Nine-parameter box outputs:
**********

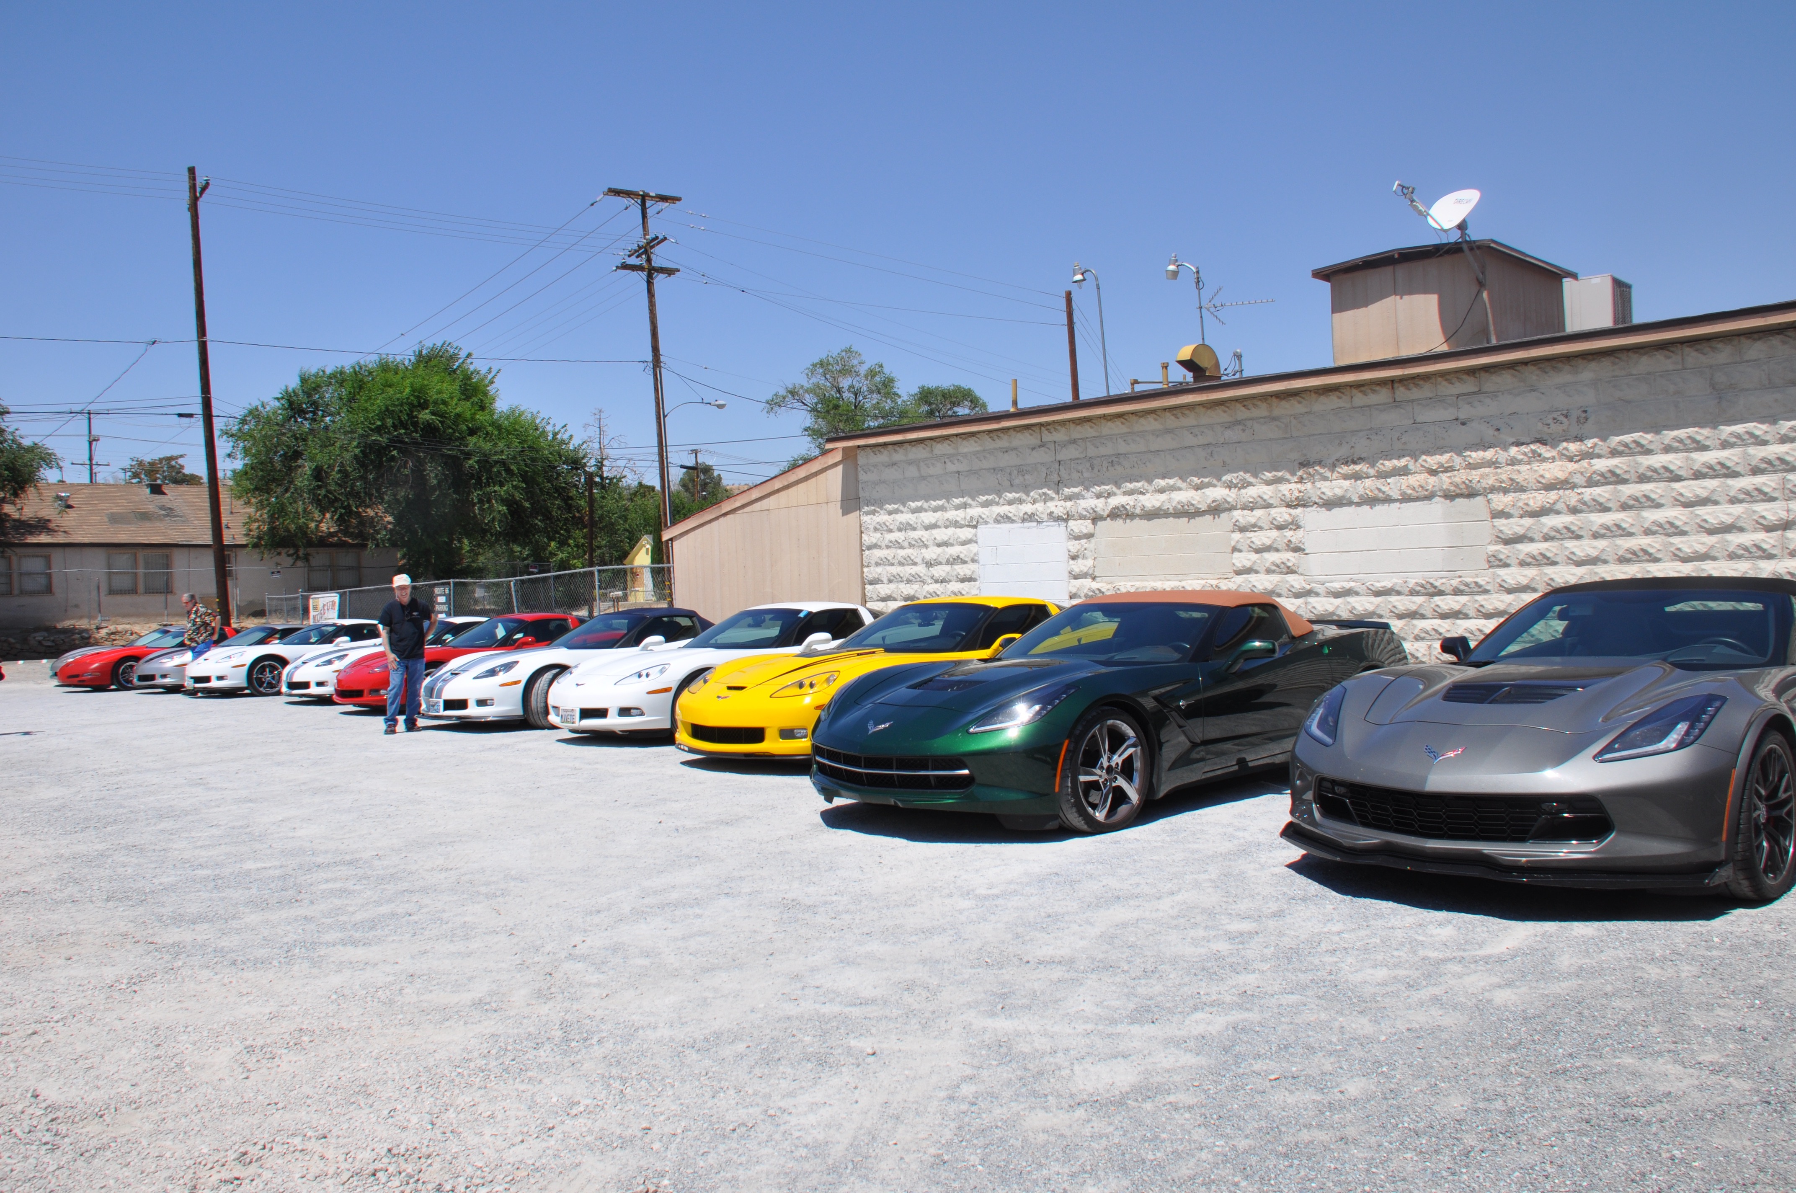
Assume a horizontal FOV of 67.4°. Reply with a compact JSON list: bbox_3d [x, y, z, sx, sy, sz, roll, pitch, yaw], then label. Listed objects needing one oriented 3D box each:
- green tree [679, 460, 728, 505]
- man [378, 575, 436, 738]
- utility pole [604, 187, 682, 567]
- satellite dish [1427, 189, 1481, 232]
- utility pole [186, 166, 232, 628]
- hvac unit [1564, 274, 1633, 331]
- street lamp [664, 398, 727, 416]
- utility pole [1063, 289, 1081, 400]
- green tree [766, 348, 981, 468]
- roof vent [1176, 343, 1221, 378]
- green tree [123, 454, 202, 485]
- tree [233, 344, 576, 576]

**********

__BRIEF__
Check each line of the records above for the word "pole" and report how many lines have it, as a number only.

__SOLVED PROBLEM__
3